I meant that we will not lose the changes done by the commited transactions when we will use the -F option to open a standby database that was used to roll forwad AI files. It did not crahed when the corrupted note was applied. Rfutil was successful for last AI. All db changes done by rfutil were saved on disk. But it will be crashed if we will try to open database in normal mode that will try to undo a transaction with the corrupted recovery note.
george, you are correct.
I’m thinking about the following plan what to do if we’ll get the “error in undo” again. Any comments are welcomed.
0. Closely (for example, once per second) watch db logs. If the error happens then:
1. Freeze a watchdog process (kill -SIGSTOP). It will prevent watchdog from a death during undo of dead client’s transaction. Hence database will not crash immediately;
2. Optionally proquiet database. Any changes done from this point can be lost. We need a time to make a decision;
3. Get the full information about the transaction of the dead client - mainly transaction start time, the number of notes written and read for the current transaction;
4. Based on this information we can decide if we are going to switch to a warm standby database and to roll forward AI files to a point in time before beginning of the transaction or (if the transaction was opened long time ago) we can decide to continue with the current state of database even if we will be forced to use the -F option to open db.
5. If we choose to use the -F option then:
5.1 Disable a "quiet" point and disconnect all db sessions except, of course, the dead one;
5.2 Proquiet database again to write all dirty blocks on disk;
5.3 Shut database down (emergency shutdown?). Of course, the database will not be closed normally because the transaction of dead session can’t be undone due to the error;
5.4 Truncate bi -F. It’s expected that at this point of time we will lose only some changes done by the dead uncommitted transaction. The changes done by other transactions supposed to be saved on disk;
5.5 When db is up and running eliminate the changes made by dead transaction. To find out those changes we can use (with a bit of luck) AI scans.
Did I miss some points?
>>In other words we will lose all databases.
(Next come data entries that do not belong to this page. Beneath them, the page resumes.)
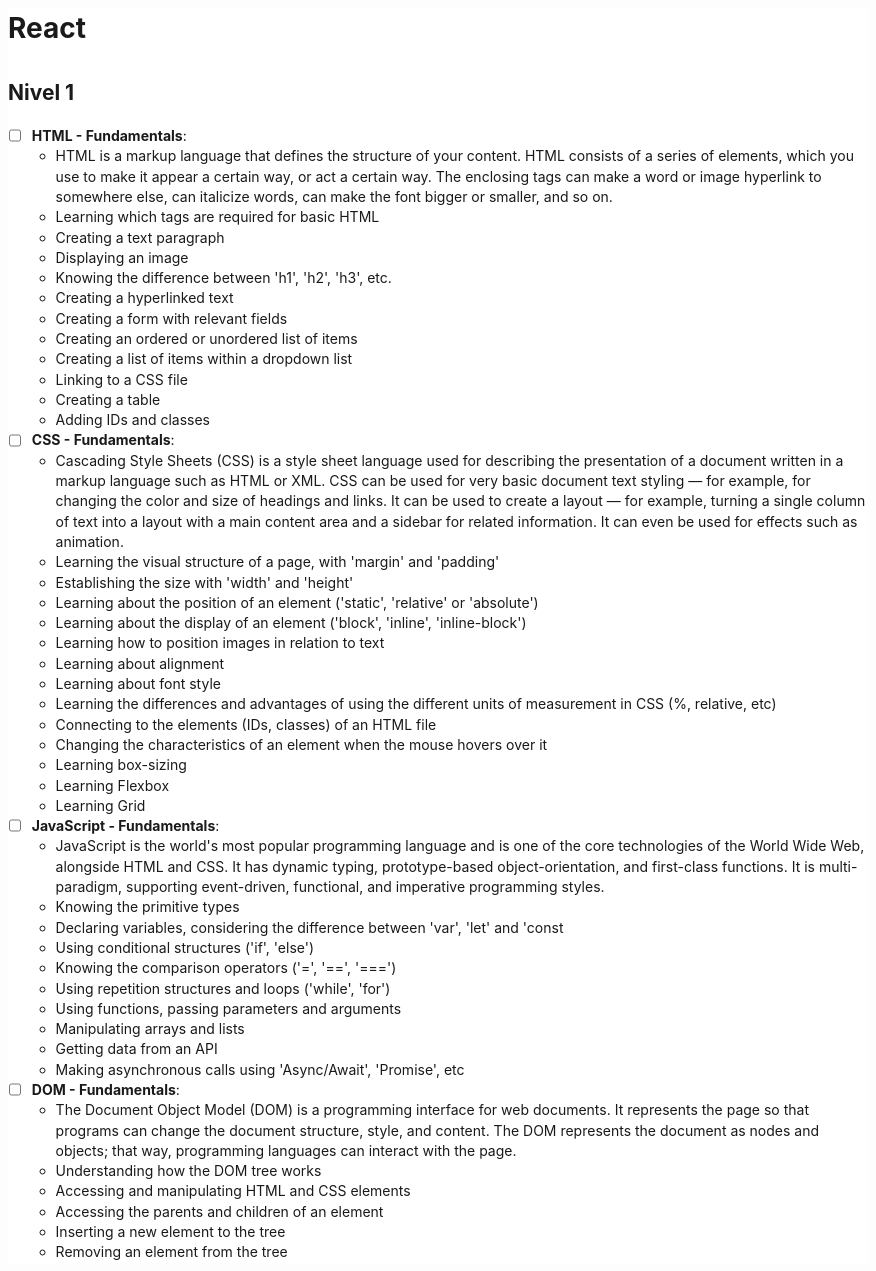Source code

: # React
## Nivel 1
- [ ] **HTML - Fundamentals**:
   - HTML is a markup language that defines the structure of your content. HTML consists of a series of elements, which you use to make it appear a certain way, or act a certain way. The enclosing tags can make a word or image hyperlink to somewhere else, can italicize words, can make the font bigger or smaller, and so on.
   - Learning which tags are required for basic HTML
   - Creating a text paragraph
   - Displaying an image
   - Knowing the difference between 'h1', 'h2', 'h3', etc.
   - Creating a hyperlinked text
   - Creating a form with relevant fields
   - Creating an ordered or unordered list of items
   - Creating a list of items within a dropdown list
   - Linking to a CSS file
   - Creating a table
   - Adding IDs and classes
- [ ] **CSS - Fundamentals**:
   - Cascading Style Sheets (CSS) is a style sheet language used for describing the presentation of a document written in a markup language such as HTML or XML. CSS can be used for very basic document text styling — for example, for changing the color and size of headings and links. It can be used to create a layout — for example, turning a single column of text into a layout with a main content area and a sidebar for related information. It can even be used for effects such as animation.
   - Learning the visual structure of a page, with 'margin' and 'padding'
   - Establishing the size with 'width' and 'height'
   - Learning about the position of an element ('static', 'relative' or 'absolute')
   - Learning about the display of an element ('block', 'inline', 'inline-block')
   - Learning how to position images in relation to text
   - Learning about alignment
   - Learning about font style
   - Learning the differences and advantages of using the different units of measurement in CSS (%, relative, etc)
   - Connecting to the elements (IDs, classes) of an HTML file
   - Changing the characteristics of an element when the mouse hovers over it
   - Learning box-sizing
   - Learning Flexbox
   - Learning Grid
- [ ] **JavaScript - Fundamentals**:
   - JavaScript is the world's most popular programming language and is one of the core technologies of the World Wide Web, alongside HTML and CSS. It has dynamic typing, prototype-based object-orientation, and first-class functions. It is multi-paradigm, supporting event-driven, functional, and imperative programming styles.
   - Knowing the primitive types
   - Declaring variables, considering the difference between 'var', 'let' and 'const
   - Using conditional structures ('if', 'else')
   - Knowing the comparison operators ('=', '==', '===')
   - Using repetition structures and loops ('while', 'for')
   - Using functions, passing parameters and arguments
   - Manipulating arrays and lists
   - Getting data from an API
   - Making asynchronous calls using 'Async/Await', 'Promise', etc
- [ ] **DOM - Fundamentals**:
   - The Document Object Model (DOM) is a programming interface for web documents. It represents the page so that programs can change the document structure, style, and content. The DOM represents the document as nodes and objects; that way, programming languages can interact with the page.
   - Understanding how the DOM tree works
   - Accessing and manipulating HTML and CSS elements
   - Accessing the parents and children of an element
   - Inserting a new element to the tree
   - Removing an element from the tree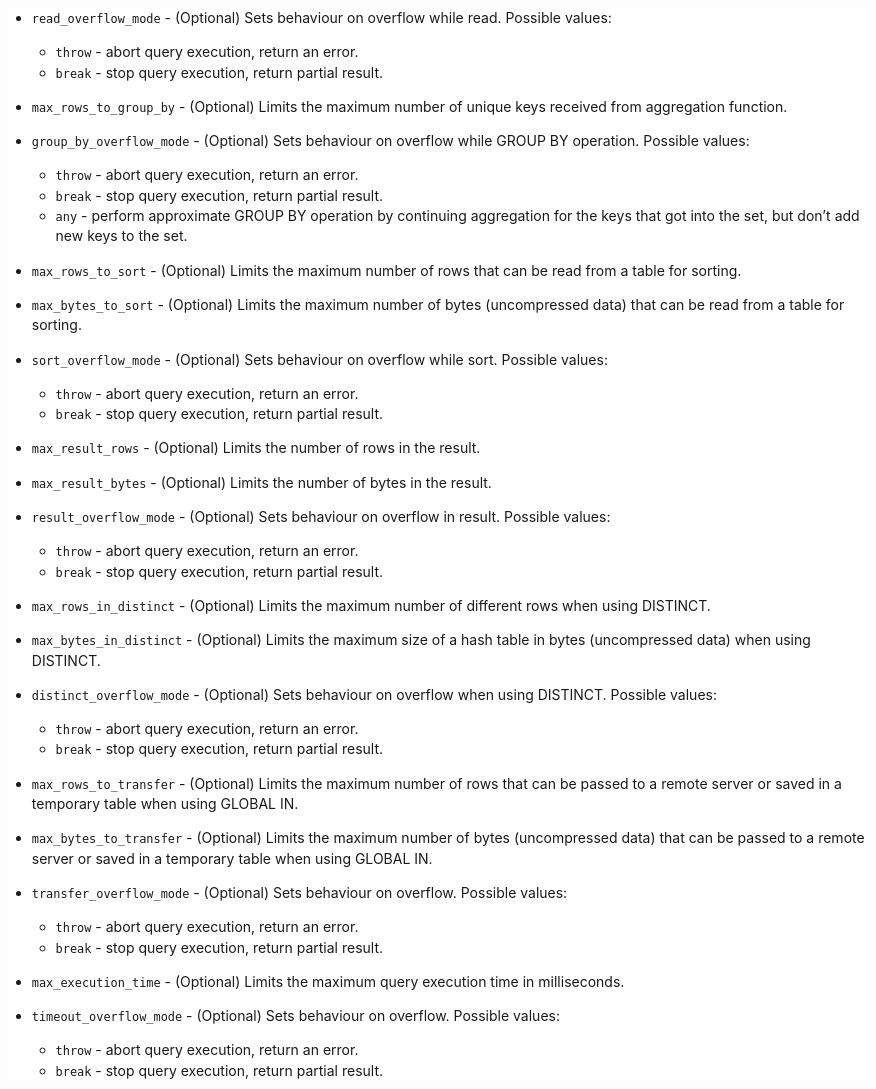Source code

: * `read_overflow_mode` - (Optional) Sets behaviour on overflow while read. Possible values:
  * `throw` - abort query execution, return an error.
  * `break` - stop query execution, return partial result.

* `max_rows_to_group_by` - (Optional) Limits the maximum number of unique keys received from aggregation function.

* `group_by_overflow_mode` - (Optional) Sets behaviour on overflow while GROUP BY operation. Possible values:
  * `throw` - abort query execution, return an error.
  * `break` - stop query execution, return partial result.
  * `any` - perform approximate GROUP BY operation by continuing aggregation for the keys that got into the set, but don’t add new keys to the set.

* `max_rows_to_sort` - (Optional) Limits the maximum number of rows that can be read from a table for sorting.

* `max_bytes_to_sort` - (Optional) Limits the maximum number of bytes (uncompressed data) that can be read from a table for sorting.

* `sort_overflow_mode` - (Optional) Sets behaviour on overflow while sort. Possible values:
  * `throw` - abort query execution, return an error.
  * `break` - stop query execution, return partial result.

* `max_result_rows` - (Optional) Limits the number of rows in the result.

* `max_result_bytes` - (Optional) Limits the number of bytes in the result.

* `result_overflow_mode` - (Optional) Sets behaviour on overflow in result. Possible values:
  * `throw` - abort query execution, return an error.
  * `break` - stop query execution, return partial result.

* `max_rows_in_distinct` - (Optional) Limits the maximum number of different rows when using DISTINCT.

* `max_bytes_in_distinct` - (Optional) Limits the maximum size of a hash table in bytes (uncompressed data) when using DISTINCT.

* `distinct_overflow_mode` - (Optional) Sets behaviour on overflow when using DISTINCT. Possible values:
  * `throw` - abort query execution, return an error.
  * `break` - stop query execution, return partial result.

* `max_rows_to_transfer` - (Optional) Limits the maximum number of rows that can be passed to a remote server or saved in a temporary table when using GLOBAL IN.

* `max_bytes_to_transfer` - (Optional) Limits the maximum number of bytes (uncompressed data) that can be passed to a remote server or saved in a temporary table when using GLOBAL IN.

* `transfer_overflow_mode` - (Optional) Sets behaviour on overflow. Possible values:
  * `throw` - abort query execution, return an error.
  * `break` - stop query execution, return partial result.

* `max_execution_time` - (Optional) Limits the maximum query execution time in milliseconds.

* `timeout_overflow_mode` - (Optional) Sets behaviour on overflow. Possible values:
  * `throw` - abort query execution, return an error.
  * `break` - stop query execution, return partial result.
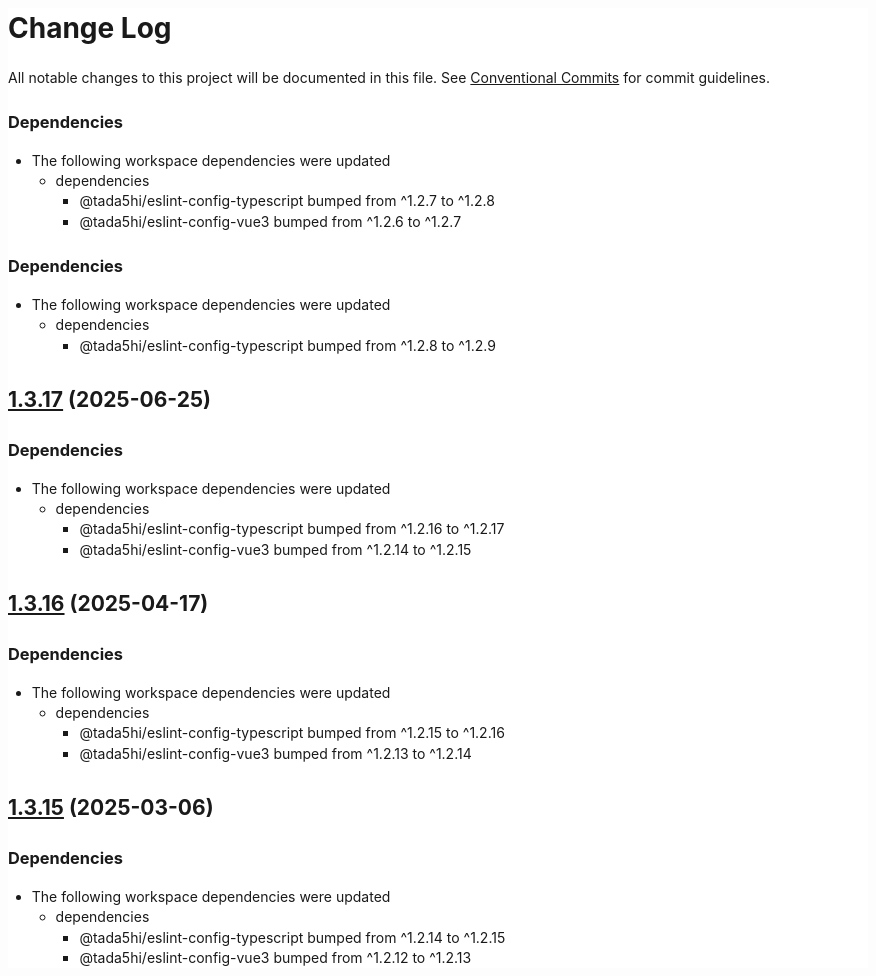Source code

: # Change Log

All notable changes to this project will be documented in this file.
See [Conventional Commits](https://conventionalcommits.org) for commit guidelines.

### Dependencies

* The following workspace dependencies were updated
  * dependencies
    * @tada5hi/eslint-config-typescript bumped from ^1.2.7 to ^1.2.8
    * @tada5hi/eslint-config-vue3 bumped from ^1.2.6 to ^1.2.7

### Dependencies

* The following workspace dependencies were updated
  * dependencies
    * @tada5hi/eslint-config-typescript bumped from ^1.2.8 to ^1.2.9

## [1.3.17](https://github.com/tada5hi/javascript/compare/eslint-config-vue3-typescript-v1.3.16...eslint-config-vue3-typescript-v1.3.17) (2025-06-25)


### Dependencies

* The following workspace dependencies were updated
  * dependencies
    * @tada5hi/eslint-config-typescript bumped from ^1.2.16 to ^1.2.17
    * @tada5hi/eslint-config-vue3 bumped from ^1.2.14 to ^1.2.15

## [1.3.16](https://github.com/tada5hi/javascript/compare/eslint-config-vue3-typescript-v1.3.15...eslint-config-vue3-typescript-v1.3.16) (2025-04-17)


### Dependencies

* The following workspace dependencies were updated
  * dependencies
    * @tada5hi/eslint-config-typescript bumped from ^1.2.15 to ^1.2.16
    * @tada5hi/eslint-config-vue3 bumped from ^1.2.13 to ^1.2.14

## [1.3.15](https://github.com/tada5hi/javascript/compare/eslint-config-vue3-typescript-v1.3.14...eslint-config-vue3-typescript-v1.3.15) (2025-03-06)


### Dependencies

* The following workspace dependencies were updated
  * dependencies
    * @tada5hi/eslint-config-typescript bumped from ^1.2.14 to ^1.2.15
    * @tada5hi/eslint-config-vue3 bumped from ^1.2.12 to ^1.2.13
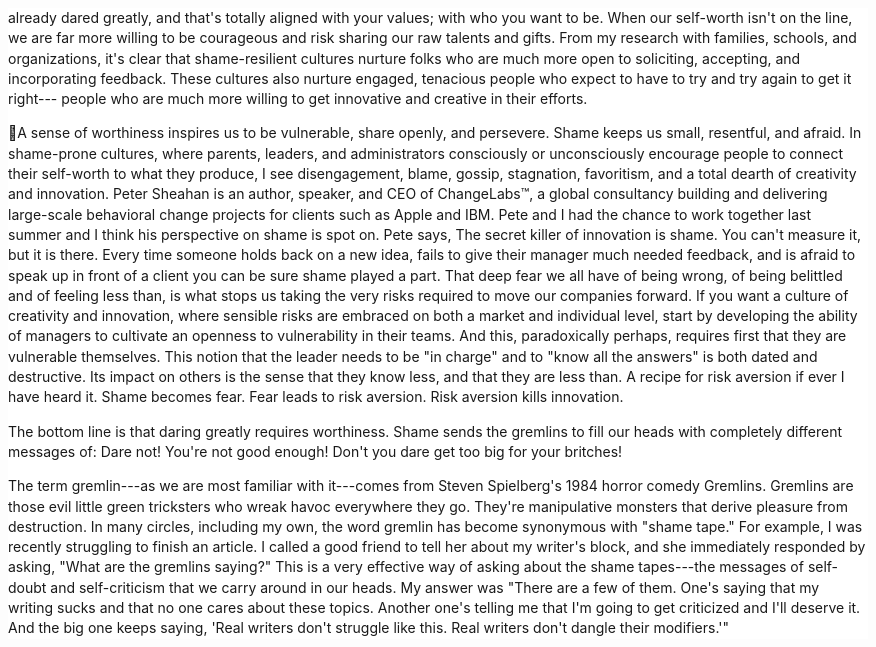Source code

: already dared greatly, and that's totally aligned with your values; with
who you want to be. When our self-worth isn't on the line, we are far
more willing to be courageous and risk sharing our raw talents and
gifts. From my research with families, schools, and organizations, it's
clear that shame-resilient cultures nurture folks who are much more open
to soliciting, accepting, and incorporating feedback. These cultures
also nurture engaged, tenacious people who expect to have to try and try
again to get it right--- people who are much more willing to get
innovative and creative in their efforts.

A sense of worthiness inspires us to be vulnerable, share openly, and
persevere. Shame keeps us small, resentful, and afraid. In shame-prone
cultures, where parents, leaders, and administrators consciously or
unconsciously encourage people to connect their self-worth to what they
produce, I see disengagement, blame, gossip, stagnation, favoritism, and
a total dearth of creativity and innovation. Peter Sheahan is an author,
speaker, and CEO of ChangeLabs™, a global consultancy building and
delivering large-scale behavioral change projects for clients such as
Apple and IBM. Pete and I had the chance to work together last summer
and I think his perspective on shame is spot on. Pete says, The secret
killer of innovation is shame. You can't measure it, but it is there.
Every time someone holds back on a new idea, fails to give their manager
much needed feedback, and is afraid to speak up in front of a client you
can be sure shame played a part. That deep fear we all have of being
wrong, of being belittled and of feeling less than, is what stops us
taking the very risks required to move our companies forward. If you
want a culture of creativity and innovation, where sensible risks are
embraced on both a market and individual level, start by developing the
ability of managers to cultivate an openness to vulnerability in their
teams. And this, paradoxically perhaps, requires first that they are
vulnerable themselves. This notion that the leader needs to be "in
charge" and to "know all the answers" is both dated and destructive. Its
impact on others is the sense that they know less, and that they are
less than. A recipe for risk aversion if ever I have heard it. Shame
becomes fear. Fear leads to risk aversion. Risk aversion kills
innovation.

The bottom line is that daring greatly requires worthiness. Shame sends
the gremlins to fill our heads with completely different messages of:
Dare not! You're not good enough! Don't you dare get too big for your
britches!

The term gremlin---as we are most familiar with it---comes from Steven
Spielberg's 1984 horror comedy Gremlins. Gremlins are those evil little
green tricksters who wreak havoc everywhere they go. They're
manipulative monsters that derive pleasure from destruction. In many
circles, including my own, the word gremlin has become synonymous with
"shame tape." For example, I was recently struggling to finish an
article. I called a good friend to tell her about my writer's block, and
she immediately responded by asking, "What are the gremlins saying?"
This is a very effective way of asking about the shame tapes---the
messages of self-doubt and self-criticism that we carry around in our
heads. My answer was "There are a few of them. One's saying that my
writing sucks and that no one cares about these topics. Another one's
telling me that I'm going to get criticized and I'll deserve it. And the
big one keeps saying, 'Real writers don't struggle like this. Real
writers don't dangle their modifiers.'"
>>Just for information - we already got error #819 for two customers.
I'm shocked. How did you survive those two cases? Have you opened a сase in Progress Technical Support? What does Progress tell you about this?
Why is no one here responding to this message?
It's the database administrator nightmare. I wouldn't want to be in this situation.
> Have you opened a сase in Progress Technical Support?
What's the news? What does Progress say about this?
It's still under investigation.
Did they confirm it was a bug?
I'll share the conclusion when I'll get it from PTS.
Development team did a big job while investigating a root case of the errors.
First of all, two incidents that I mentioned above were caused by two absolutely different errors:SYSTEM ERROR: Error in undo of record delete (815)SYSTEM ERROR: Error in undo of record delete (819)
There is the error # 820 but our customers did not yet ;-) get it:SYSTEM ERROR: Error in undo of record delete (820)
The error 815 is fatal for database. To get an access to a database we need either to use the -F option or to roll forward AI files to a time before a corrupted note was created (it’s not the time when message # 815 was issued).
The error 819 is recoverable. Transaction undo performed by a client’s session failed but database crash recovery will be successful. In our case crash recovery took a long time (more than 5 hours) because the remote user did not really logout from database which resulted in a very large bi file (user’s transaction stayed open for a week). The error will be fixed in 12.1.
IMHO, a workaround for such errors: on standby database do not apply AI files that contain the notes for transactions that are not yet committed on source database.